Reputation:
I'm using phpmailer in a selfmade template/mail function:
<?php
require_once(__DIR__.'/../../vendor/phpmailer/phpmailer/PHPMailerAutoload.php');
function sendTemplateMail($body, $data, $subject, $receiver, $sender){
$template = Timber::compile($body, $data);
sendMail($template, $subject, $receiver, $sender);
}
function sendMail($template, $subject, $receiver, $sender){
$mail = new PHPMailer(true); // Enable verbose debug output
$mail->isSMTP(); // Set mailer to use SMTP // TCP port to connect to
$mail->Host = 'smtp.gmail.com';
$mail->Port = 587;
$mail->SMTPSecure = 'tls';
$mail->SMTPAuth = true;
$mail->Username = "**";
$mail->Password = "**";
$mail->setFrom($sender);
$mail->addAddress($receiver); // Add a recipient
$mail->addReplyTo($sender);
$mail->isHTML(true);
$mail->Subject = $subject;
$mail->Body = $template;
$mail->AltBody = $template; //$mail->AltBody = $template; //
return $mail->send();
}
In my project the username and password are correct because they worked before.

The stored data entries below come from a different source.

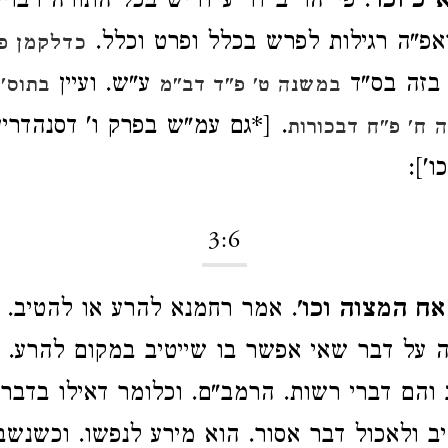
"כ וכו'
. פי' הר"ב דר"ע דריש בכל התורה רבויי ו
אפ"ה רגילות לפרש בכלל ופרט וכלל.
כדלקמן פ"
 בזה בס"ד
ע"ש. ועיין
במשנה ט' פ"ד דב"מ
בתוס' 
. [*גם עמ"ש בפרק ו' דסנהדרין
 ח' פ"ח דבכורות
ו']:
3:6
ח המצוה וכו'
. אמר רחמנא להרע או להטיב. 
 על דבר שאי אפשר בו שייטיב במקום להרע. א
והם דברי רשות. הרמב"ם. וכלומר דאילו בדבר
 ולאכול דבר אסור. הוא מירע לנפשו. וכשנשב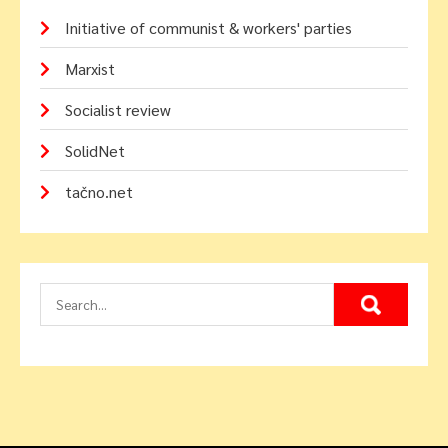
Initiative of communist & workers' parties
Marxist
Socialist review
SolidNet
tačno.net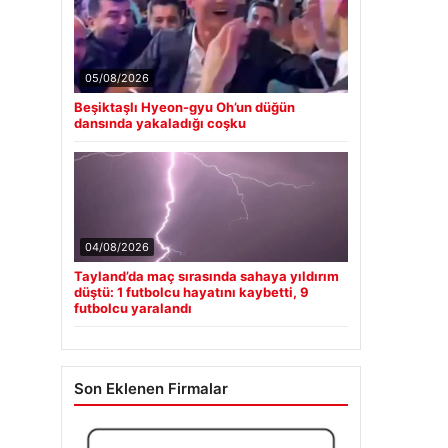
05/08/2026
Beşiktaşlı Hyeon-gyu Oh’un düğün
dansında yakaladığı coşku
04/08/2026
Tayland’da maç sırasında sahaya yıldırım
düştü: 1 futbolcu hayatını kaybetti, 9
futbolcu yaralandı
Son Eklenen Firmalar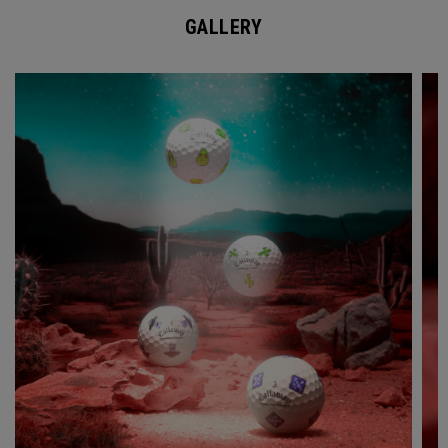
GALLERY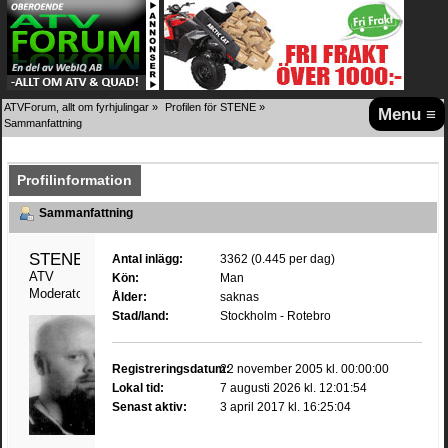
ATVForum, allt om fyrhjulingar
»
Profilen för STENE
»
Menu ≡
Sammanfattning
Profilinformation
Sammanfattning
STENE 
Antal inlägg:
3362 (0.445 per dag)
ATV 
Kön:
Man
Moderator
Ålder:
saknas
Stad/land:
Stockholm - Rotebro
Registreringsdatum:
22 november 2005 kl. 00:00:00
Lokal tid:
7 augusti 2026 kl. 12:01:54
Senast aktiv:
3 april 2017 kl. 16:25:04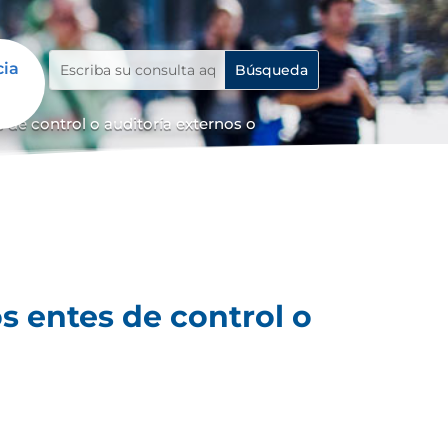
cia
 de control o auditoría externos o
s entes de control o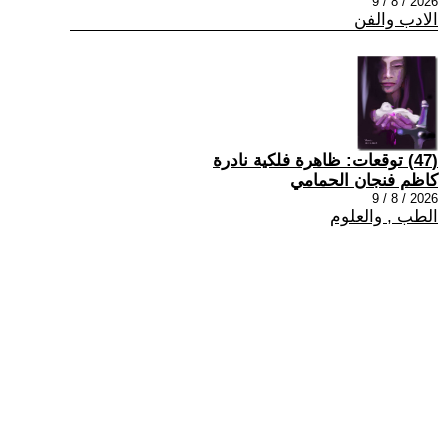
2026 / 8 / 9
الادب والفن
(47) توقعات: ظاهرة فلكية نادرة
كاظم فنجان الحمامي
2026 / 8 / 9
الطب , والعلوم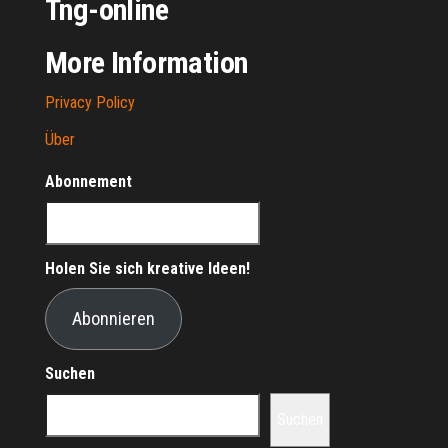
Tng-online
More Information
Privacy Policy
Über
Abonnement
Holen Sie sich kreative Ideen!
Abonnieren
Suchen
Suchen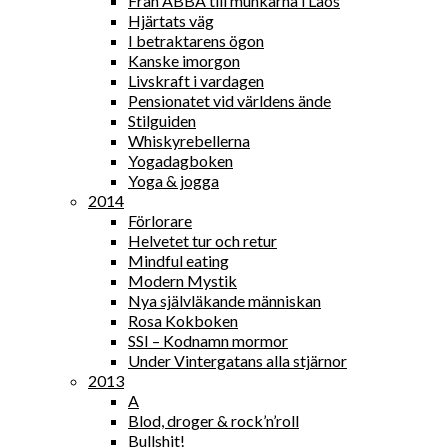
Från ABBA till munkarna i Laos
Hjärtats väg
I betraktarens ögon
Kanske imorgon
Livskraft i vardagen
Pensionatet vid världens ände
Stilguiden
Whiskyrebellerna
Yogadagboken
Yoga & jogga
2014
Förlorare
Helvetet tur och retur
Mindful eating
Modern Mystik
Nya självläkande människan
Rosa Kokboken
SSI – Kodnamn mormor
Under Vintergatans alla stjärnor
2013
A
Blod, droger & rock’n’roll
Bullshit!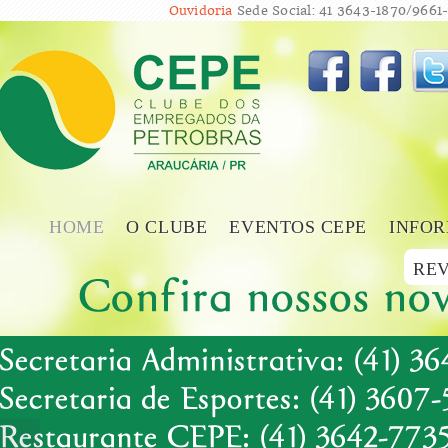
Ouvidoria
Sede Social: 41 3643-1870/9661-
HOME
O CLUBE
EVENTOS CEPE
INFOR
REV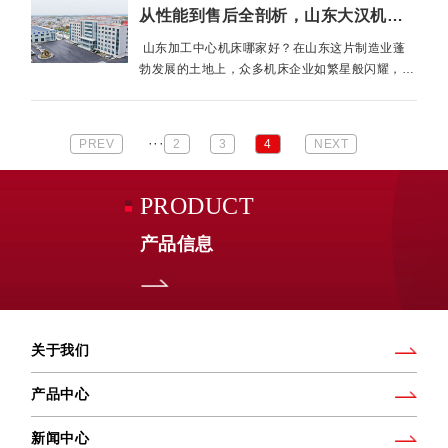
从性能到售后全剖析，山东大汉机床如何称霸加工中心领域
山东加工中心机床哪家好？在山东这片制造业蓬
勃发展的土地上，众多机床企业如繁星般闪耀，而
山东大汉机床在加工中心机床领域脱颖而出，成为
众多企业的首选。那么，山东大汉机床究竟好在哪
里呢？一、卓越的产品性能（···
···
PREV
2
3
4
NEXT
PRODUCT
产品信息
关于我们
产品中心
新闻中心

But now I get an error that the smtp is not connected. fatal error: Uncaught phpmailerException: SMTP Error: Could not connect to SMTP host.
Upvotes: 0
Views: 447
Reputation: 1305
Try this, add the sentence to sendMail function:
$mail->SMTPOptions = array(
'ssl' => array(
'verify_peer' => false,
'verify_peer_name' => false,
'allow_self_signed' => true
)
);
You can allow insecure connections via the SMTPOptions property introduced in PHPMailer 5.2.10 (it's possible to do this by subclassing the SMTP class in earlier versions), though this is not recommended as it defeats much of the point of using a secure transport at all.
https://github.com/PHPMailer/PHPMailer/wiki/Troubleshooting#php-56-certificate-verification-failure
This should be a temporary solution.